Reuters: Alipay parent Ant Financial invests $35M for 20% stake in financial data firm Shanghai Suntime - Ant, which recently raised $4.5B at a reported ~$60B valuation, is reportedly investing in Suntime to further expand its financial services offerings. Though best known for Alipay's online/mobile payment services, Ant's offerings now also include wealth management products, small business loans, and insurance. While Alipay is believed to be quite profitable, the same doesn't hold for many of the other services.
Alibaba (NYSE:BABA), which stands to own a third of Ant after it goes public, has dipped its toes into financial content as well. Last year, the company invested over $190M in financial TV/newspaper owner China Business News to "create a financial data and information services company that will help Chinese small and medium enterprises tap a rich mine of financial data."
Google Fiber explores using gigabit Wi-Fi for the last mile - Chairman Eric Schmidt says Google (GOOG, GOOGL) is thinking of using Wi-Fi links delivered via high-frequency/millimeter-wave spectrum - it provides more bandwidth than traditional mobile spectrum, but has less range and can struggle to penetrate walls - to deliver gigabit broadband without having to undertake the costly and time-consuming effort to bring fiber inside homes, apartments, and offices.
Various carriers looking to use 5G for last-mile broadband also plan to rely on high-band spectrum. Likewise, Facebook wants to enable multi-gigabit broadband in dense urban areas via Terragraph, a wireless technology relying on base stations operating in the 60Ghz. band and placed every 200-250 meters. There are still technical challenges to work out, but Moore's Law (or what's left of it) and antenna advances appear likely to make last-mile gigabit wireless commercially viable within a few years. In Google's case, that could do a lot to further the company's goal of extensively providing Fiber in major U.S. metro areas, and become a bigger headache for incumbent broadband ISPs.

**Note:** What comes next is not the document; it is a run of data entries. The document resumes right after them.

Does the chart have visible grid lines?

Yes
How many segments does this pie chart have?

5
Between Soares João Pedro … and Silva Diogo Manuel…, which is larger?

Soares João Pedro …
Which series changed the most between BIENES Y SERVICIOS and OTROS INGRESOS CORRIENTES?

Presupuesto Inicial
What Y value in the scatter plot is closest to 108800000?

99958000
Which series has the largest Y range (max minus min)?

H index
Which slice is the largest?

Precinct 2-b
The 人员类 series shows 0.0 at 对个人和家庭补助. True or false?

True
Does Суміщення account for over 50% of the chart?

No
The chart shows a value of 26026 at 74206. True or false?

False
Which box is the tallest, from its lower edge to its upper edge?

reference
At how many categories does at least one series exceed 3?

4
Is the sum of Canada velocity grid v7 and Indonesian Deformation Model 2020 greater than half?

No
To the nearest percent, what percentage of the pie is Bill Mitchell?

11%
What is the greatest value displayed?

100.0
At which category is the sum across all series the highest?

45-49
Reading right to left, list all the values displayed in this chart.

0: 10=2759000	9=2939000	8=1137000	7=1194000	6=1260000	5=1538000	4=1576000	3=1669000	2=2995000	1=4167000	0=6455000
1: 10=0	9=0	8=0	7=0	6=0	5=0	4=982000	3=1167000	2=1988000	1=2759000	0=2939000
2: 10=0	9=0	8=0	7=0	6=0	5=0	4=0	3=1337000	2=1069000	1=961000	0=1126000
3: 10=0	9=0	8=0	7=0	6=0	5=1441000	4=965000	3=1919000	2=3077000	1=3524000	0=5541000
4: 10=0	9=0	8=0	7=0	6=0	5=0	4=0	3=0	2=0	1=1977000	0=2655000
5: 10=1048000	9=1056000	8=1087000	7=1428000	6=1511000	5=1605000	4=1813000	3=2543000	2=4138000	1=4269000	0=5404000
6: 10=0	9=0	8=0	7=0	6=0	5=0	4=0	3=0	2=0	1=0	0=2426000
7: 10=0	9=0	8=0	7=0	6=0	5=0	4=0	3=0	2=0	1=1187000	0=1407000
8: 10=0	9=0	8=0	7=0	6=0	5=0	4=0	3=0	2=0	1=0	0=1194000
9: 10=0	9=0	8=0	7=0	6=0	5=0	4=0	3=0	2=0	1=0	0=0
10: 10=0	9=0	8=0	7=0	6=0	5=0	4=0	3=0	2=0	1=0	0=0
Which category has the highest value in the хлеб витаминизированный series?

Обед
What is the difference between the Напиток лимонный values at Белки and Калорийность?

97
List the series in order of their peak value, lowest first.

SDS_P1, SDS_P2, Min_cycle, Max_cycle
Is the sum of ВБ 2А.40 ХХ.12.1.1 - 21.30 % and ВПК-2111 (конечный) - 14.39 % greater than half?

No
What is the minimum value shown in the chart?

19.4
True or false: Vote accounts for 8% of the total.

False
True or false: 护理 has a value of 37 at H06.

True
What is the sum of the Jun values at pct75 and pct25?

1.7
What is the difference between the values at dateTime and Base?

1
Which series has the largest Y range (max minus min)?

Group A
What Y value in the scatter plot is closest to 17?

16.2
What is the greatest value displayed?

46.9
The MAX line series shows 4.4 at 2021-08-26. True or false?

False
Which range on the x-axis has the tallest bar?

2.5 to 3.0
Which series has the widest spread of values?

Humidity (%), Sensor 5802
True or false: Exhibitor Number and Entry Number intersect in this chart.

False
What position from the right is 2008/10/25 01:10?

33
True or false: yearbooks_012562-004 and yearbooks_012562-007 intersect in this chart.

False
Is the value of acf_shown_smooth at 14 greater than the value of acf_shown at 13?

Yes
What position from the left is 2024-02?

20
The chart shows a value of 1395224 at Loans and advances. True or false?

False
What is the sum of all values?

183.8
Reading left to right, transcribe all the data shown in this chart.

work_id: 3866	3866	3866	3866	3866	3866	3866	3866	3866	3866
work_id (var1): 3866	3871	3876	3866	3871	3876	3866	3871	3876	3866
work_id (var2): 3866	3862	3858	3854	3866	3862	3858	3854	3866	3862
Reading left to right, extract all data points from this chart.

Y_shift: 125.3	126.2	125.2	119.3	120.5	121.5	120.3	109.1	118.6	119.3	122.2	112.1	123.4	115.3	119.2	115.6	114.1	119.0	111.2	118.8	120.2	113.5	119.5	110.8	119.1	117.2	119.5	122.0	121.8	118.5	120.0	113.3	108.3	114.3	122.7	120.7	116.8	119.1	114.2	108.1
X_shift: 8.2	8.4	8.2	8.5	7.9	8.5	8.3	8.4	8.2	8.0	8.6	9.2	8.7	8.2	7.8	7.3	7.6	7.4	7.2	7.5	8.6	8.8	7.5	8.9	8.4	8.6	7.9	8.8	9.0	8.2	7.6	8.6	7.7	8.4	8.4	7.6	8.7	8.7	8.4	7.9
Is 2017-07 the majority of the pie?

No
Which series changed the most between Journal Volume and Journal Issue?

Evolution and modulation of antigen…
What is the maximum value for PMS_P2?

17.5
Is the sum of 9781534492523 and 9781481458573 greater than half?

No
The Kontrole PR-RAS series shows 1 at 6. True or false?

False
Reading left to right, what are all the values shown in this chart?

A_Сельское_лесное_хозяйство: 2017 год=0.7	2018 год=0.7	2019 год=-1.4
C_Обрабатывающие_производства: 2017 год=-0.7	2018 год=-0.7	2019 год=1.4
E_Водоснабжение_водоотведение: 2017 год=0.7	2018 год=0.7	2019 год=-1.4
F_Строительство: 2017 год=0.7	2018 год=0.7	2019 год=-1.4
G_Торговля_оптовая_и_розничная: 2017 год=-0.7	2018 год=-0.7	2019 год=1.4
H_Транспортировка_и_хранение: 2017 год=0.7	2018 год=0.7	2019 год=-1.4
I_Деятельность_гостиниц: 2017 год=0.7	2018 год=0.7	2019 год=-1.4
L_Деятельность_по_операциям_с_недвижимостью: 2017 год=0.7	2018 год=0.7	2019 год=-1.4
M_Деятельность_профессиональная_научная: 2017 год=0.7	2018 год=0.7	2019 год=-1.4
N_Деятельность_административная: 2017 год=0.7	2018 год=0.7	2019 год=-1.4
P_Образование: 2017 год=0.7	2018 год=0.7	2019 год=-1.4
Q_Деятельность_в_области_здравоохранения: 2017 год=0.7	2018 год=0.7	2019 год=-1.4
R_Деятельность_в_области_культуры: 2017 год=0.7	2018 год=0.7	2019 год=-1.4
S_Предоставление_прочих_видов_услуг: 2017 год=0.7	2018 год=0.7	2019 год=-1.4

Gigabit wireless could help Google rapidly expand Fiber's availability
NPD: U.S. physical retail video game sales rose 19% Y/Y in May - After dropping an estimated 22% in April, new titles helped U.S. physical game sales fare much better in May. Sony's Uncharted led the way, and another Sony title (MLB 16: The Show) came in at #9. Take-Two (NASDAQ:TTWO) also had a good month, with Battleborn, Grand Theft Auto V, and NBA 2K16 coming in at #4, #5, and #7. Activision's (NASDAQ:ATVI) Overwatch and Call of Duty: Black Ops III were respectively #3 and #8. Electronic Arts (NASDAQ:EA) was shut out of the top-10, and console sales fell 10%.
NPD's numbers don't cover digital game, subscription, or content sales. PwC estimates U.S. digital console game revenue will rise from $2.01B in 2015 to $3.61B in 2020, and physical console game revenue decline from $7.6B to $6.23B over the same time. Total PC game revenue is expected to rise from $3.53B to $4.78B, with digital growth more than offsetting physical game declines.
What to expect at Apple's WWDC conference - Apple's annual developer conference kicks off at 1PM ET on Monday (webcast), and as usual, software/services will get more attention than hardware. Along with new versions of iOS and Mac OS X - the latter is expected to be renamed MacOS - Apple is expected to unveil an Apple Music revamp, the opening of Siri to third-party developers, and support for web-based Apple Pay payments.